Rewrite the lines from the one with "means of exchange" up to and including the one with "among numismatists, who", putting "devoted" in place of "dedicated" and leaving everything else unchanged. Give only those lines.

-=-=-

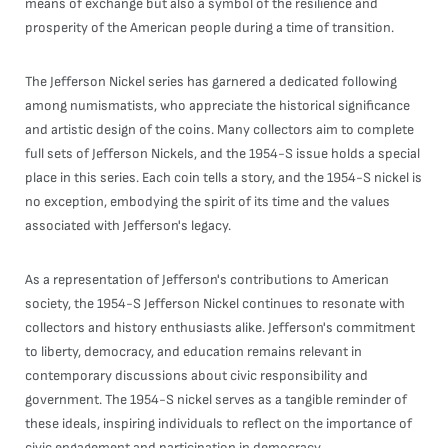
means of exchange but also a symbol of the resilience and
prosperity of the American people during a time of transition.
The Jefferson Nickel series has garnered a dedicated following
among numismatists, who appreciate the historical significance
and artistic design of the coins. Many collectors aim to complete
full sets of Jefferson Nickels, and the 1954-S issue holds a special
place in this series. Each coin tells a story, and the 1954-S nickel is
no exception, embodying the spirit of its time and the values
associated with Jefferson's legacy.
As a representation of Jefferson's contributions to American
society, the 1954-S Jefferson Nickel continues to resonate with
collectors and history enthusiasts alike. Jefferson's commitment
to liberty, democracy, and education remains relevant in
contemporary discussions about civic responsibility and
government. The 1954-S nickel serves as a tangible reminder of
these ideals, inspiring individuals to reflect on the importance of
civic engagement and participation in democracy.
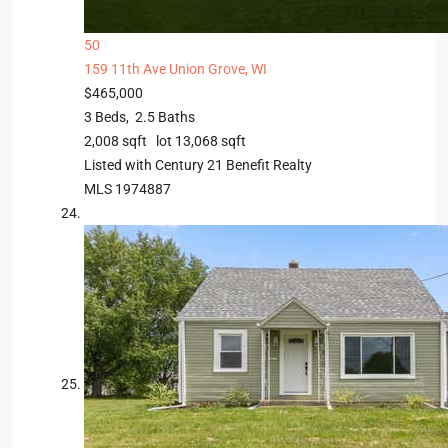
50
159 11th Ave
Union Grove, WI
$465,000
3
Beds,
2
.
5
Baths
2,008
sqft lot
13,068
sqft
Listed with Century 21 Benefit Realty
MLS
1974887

-=-=-

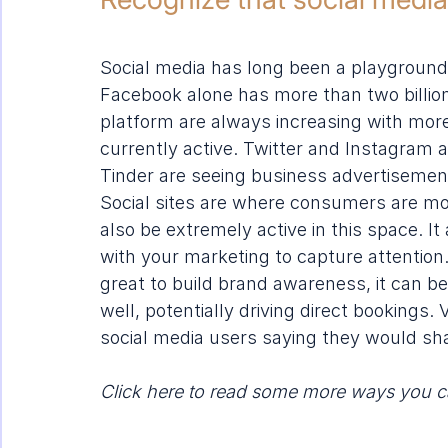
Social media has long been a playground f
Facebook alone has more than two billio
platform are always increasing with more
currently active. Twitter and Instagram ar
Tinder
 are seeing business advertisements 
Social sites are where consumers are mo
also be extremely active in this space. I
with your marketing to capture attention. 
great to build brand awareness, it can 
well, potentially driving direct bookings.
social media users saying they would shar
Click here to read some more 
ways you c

-=-=-

— Solution for this task —
means of exchange but also a symbol of the resilience and
prosperity of the American people during a time of transition.
The Jefferson Nickel series has garnered a devoted following
among numismatists, who appreciate the historical significance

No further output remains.